Saturday, June 4, 2011
Good, relaxing day
We spent the morning with the in-laws today. It was a nice, relaxing, enjoyable morning. We had to leave not long after lunch for a birthday party. The party was for a 3-year-old and a water party. The kids had such a good time playing in the little pools and with the water guns. I enjoyed sitting under the tent with some couples from my Sunday School class just watching the kids and talking. It was just a nice time. I'm closing out my day with an episode or 2 of Hoarders and will get a glass of chocolate milk just before bed.
Friday, June 3, 2011
Finally gave in
I finally gave in and made a doctor's appointment for my hip. X-rays were done and showed that I do not have a stress fracture or arthritis in the hip. Yay! That's good news. I've been given 2 anti-inflammatory medications to take. One is stronger for nighttime and the other is a once a day that I will take in the morning. I will be taking a week-long break from running and taking the prescriptions around the clock for the next 2-3 weeks. I am able to start back running after a week, but I am to start back at the 5K level. If I still have pain, then my family doctor will refer me to the orthopedist. I am fortunate that my family doctor also runs, or jogs, as he told me. In fact, he told me that he did the White Squirrel race a couple years ago. I'm glad that he is a runner and understands the love/need to run and how much I want to get back to it. All non-impact exercises are a go. I can swim, use the elliptical, and the bicycle. So, I'm hoping that Monday I can get to the equipment room at the YMCA and do one of those things. I would love to be able to maintain my weight until I'm able to start running again. I've lost 22.7 pounds, although my weight on the Wii is evidently not my correct weight. My mother-in-law's scale and the scale at the doctor's office are the same, which means the Wii has me about 9 pounds lighter that I am, so I just need to add about 9 pounds to my total amount that I need to lose. I'm about halfway there if I add the 9 pounds.
Wednesday, June 1, 2011
Spiritual discipline
Why is it so hard to be spiritually disciplined? Certainly it's because man is fallen. And maybe it's because being disciplined is hard anyway. I was thinking about this the other day and came to the conclusion that if I can be disciplined to run 3 times a week, then surely I can discipline myself to keep my house clean or spend time with God in His word and in prayer. Yet, it doesn't happen that way. I prayed the other night that I would be woken up early to spend time with God before all the goings on of the day got started and I got too distracted to spend good, quality time reading my Bible and praying. God answers prayers. I'm not so good at the follow-through, though.

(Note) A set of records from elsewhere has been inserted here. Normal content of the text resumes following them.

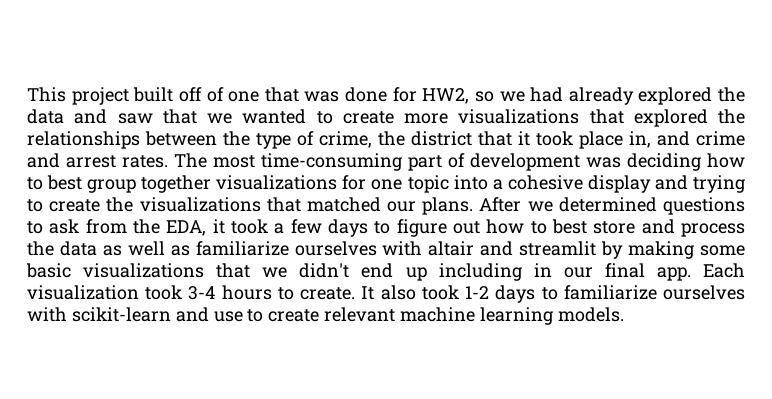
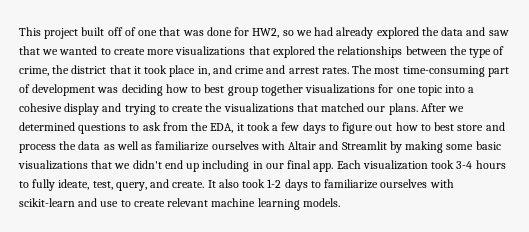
[428,241,597,256] altair and streamlit -> [288,141,387,150] Altair and Streamlit
(294, 293) none -> [32,179,170,191] fully ideate, test, query, and

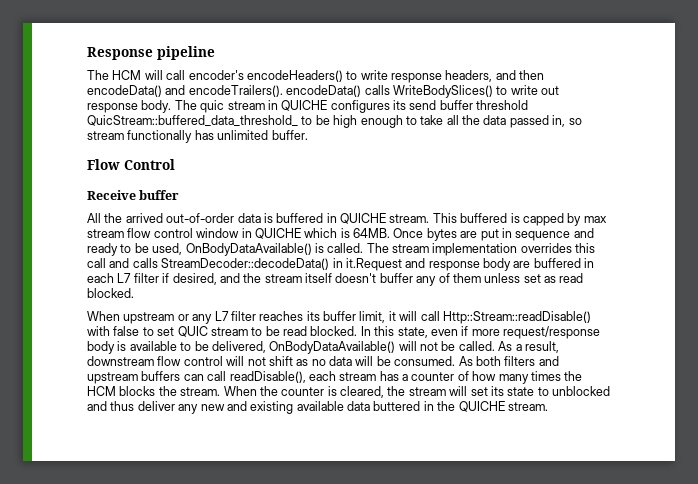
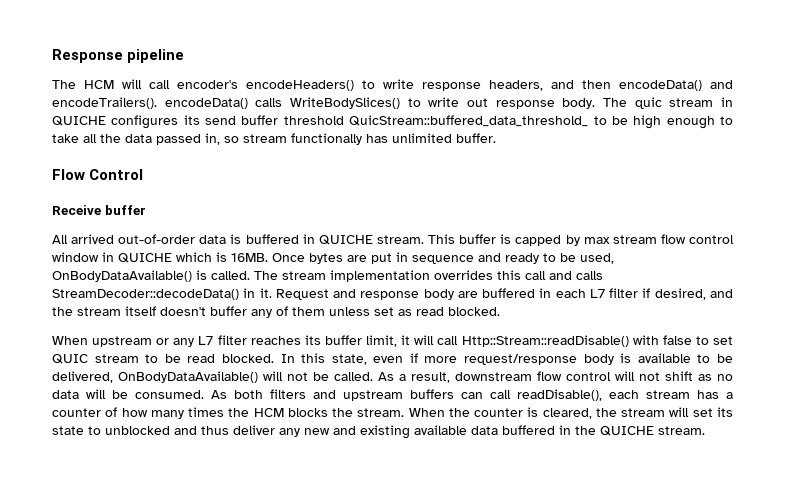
[104,213,123,223] the -> (68, 239) none
[460,213,508,223] buffered -> [459,234,497,244] buffer
[353,228,390,238] 64MB. -> [231,253,268,262] 16MB.
[345,258,402,271] it.Request -> [259,288,329,300] it. Request
[373,401,421,411] buttered -> [502,425,555,435] buffered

Yesterday, He woke me at 7:10. I got up and then crawled back into bed for another hour and a half of sleep. Today, it was 6:10. I got up and once again crawled back into bed for almost 2 more hours of sleep. Why is it so hard for me to be faithful in this? He wakes me up early when I ask for it and then I don't follow through. Why is He still so faithful to me when I don't hold up my end? Why does He love me so much that He keeps answering prayers and being faithful to me. Evidently I love sleep more than I love my God. But, He is faithful and will continue to be faithful even when I fail Him.